- Budweiser kicked off a new marketing campaign showcasing new limited-edition packaging and honoring frontline heroes who have given their lives protecting others, including military heroes and essential workers during the COVID-19 crisis, the company announced via a press release.
- As part of the effort, the AB InBev brand made a short film called “Take Two Minutes,” which shows the parallel lives of a soldier and a nurse, both putting on their uniforms and their masks and heading out of their homes to their respective frontlines.
- Another spot, “Taste of Freedom,” promotes three new limited-edition Budweiser Patriotic cans that honor the five branches of the United States Military. For every case sold between Memorial Day and the Fourth of July, Budweiser will donate $1 to the military charity Folds of Honor. Budweiser is also sponsoring a livestream charity event concert hosted by Folds of Honor and promoting the use of the hashtag #TakeTwoMinutes on social media to remember heroes who have given their lives.

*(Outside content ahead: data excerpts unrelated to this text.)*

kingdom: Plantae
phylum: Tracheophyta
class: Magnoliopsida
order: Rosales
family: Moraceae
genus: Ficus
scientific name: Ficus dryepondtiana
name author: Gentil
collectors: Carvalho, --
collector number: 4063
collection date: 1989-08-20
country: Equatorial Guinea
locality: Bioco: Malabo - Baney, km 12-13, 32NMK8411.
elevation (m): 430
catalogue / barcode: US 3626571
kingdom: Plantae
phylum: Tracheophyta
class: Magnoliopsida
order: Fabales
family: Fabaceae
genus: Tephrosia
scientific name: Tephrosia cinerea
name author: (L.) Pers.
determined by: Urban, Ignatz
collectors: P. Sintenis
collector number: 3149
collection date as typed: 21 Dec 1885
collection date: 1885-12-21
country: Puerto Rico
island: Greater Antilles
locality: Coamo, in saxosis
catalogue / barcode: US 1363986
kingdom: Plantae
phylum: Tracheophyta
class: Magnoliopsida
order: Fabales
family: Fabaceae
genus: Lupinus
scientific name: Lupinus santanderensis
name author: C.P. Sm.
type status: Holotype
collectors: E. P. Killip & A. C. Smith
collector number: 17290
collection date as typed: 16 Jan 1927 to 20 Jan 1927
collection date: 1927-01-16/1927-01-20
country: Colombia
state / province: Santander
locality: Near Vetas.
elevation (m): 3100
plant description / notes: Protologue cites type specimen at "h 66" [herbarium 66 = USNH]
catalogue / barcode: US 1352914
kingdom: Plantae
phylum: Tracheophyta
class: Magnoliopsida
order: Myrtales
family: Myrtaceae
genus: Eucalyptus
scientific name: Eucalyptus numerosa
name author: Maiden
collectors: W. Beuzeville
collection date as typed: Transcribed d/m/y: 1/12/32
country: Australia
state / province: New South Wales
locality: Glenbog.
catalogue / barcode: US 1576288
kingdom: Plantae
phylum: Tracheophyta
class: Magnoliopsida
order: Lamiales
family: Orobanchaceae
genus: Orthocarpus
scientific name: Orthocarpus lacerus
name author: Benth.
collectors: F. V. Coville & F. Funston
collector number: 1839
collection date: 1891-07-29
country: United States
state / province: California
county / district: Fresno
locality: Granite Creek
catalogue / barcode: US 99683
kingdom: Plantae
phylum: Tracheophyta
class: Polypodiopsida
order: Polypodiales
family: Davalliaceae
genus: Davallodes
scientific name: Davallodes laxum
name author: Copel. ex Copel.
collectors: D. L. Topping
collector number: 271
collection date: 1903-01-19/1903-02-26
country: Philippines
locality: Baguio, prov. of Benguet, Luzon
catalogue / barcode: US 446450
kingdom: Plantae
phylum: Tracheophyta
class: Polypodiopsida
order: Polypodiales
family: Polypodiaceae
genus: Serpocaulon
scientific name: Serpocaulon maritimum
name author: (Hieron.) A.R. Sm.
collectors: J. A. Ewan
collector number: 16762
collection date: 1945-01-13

Budweiser, which has a history of running Memorial Day campaigns that honor the nation’s heroes, has updated the message this year to honor those that have given their lives helping others during the COVID-19 crisis. The brand has shown its skill in the past at delivering heart-tugging ads that connect with consumers, with its “Serve Our Heroes” salute to fallen military earning the highest Empowering score last year on an Ace Metrix report gauging the impact of purpose-driven commercials.
Whether the brand’s new campaign will make as strong a connection as similar past efforts remains to be seen given its arrival during an unprecedented heath crisis that is having a significant impact on consumer behavior. Coronavirus-related ads are starting to feel the same to consumers as a number of brands have pivoted their marketing to provide messages of support and tribute during the health crisis, according to more recent Ace Metrix research. At the same time, the potential for a negative impact is growing as measurements of feelings related to exploitation increase for ads as the pandemic continues.
The environment that the campaign lands in has been changed by the coronavirus in other ways as well, with beer sales up since lockdowns started in March, as people stocked their pantries and hunkered down at home. The sales have continued to be above average since then, with sales for the week ending May 9 reaching $983 million, the highest sales week since the Fourth of July last year, per Nielsen research published in Brewbound.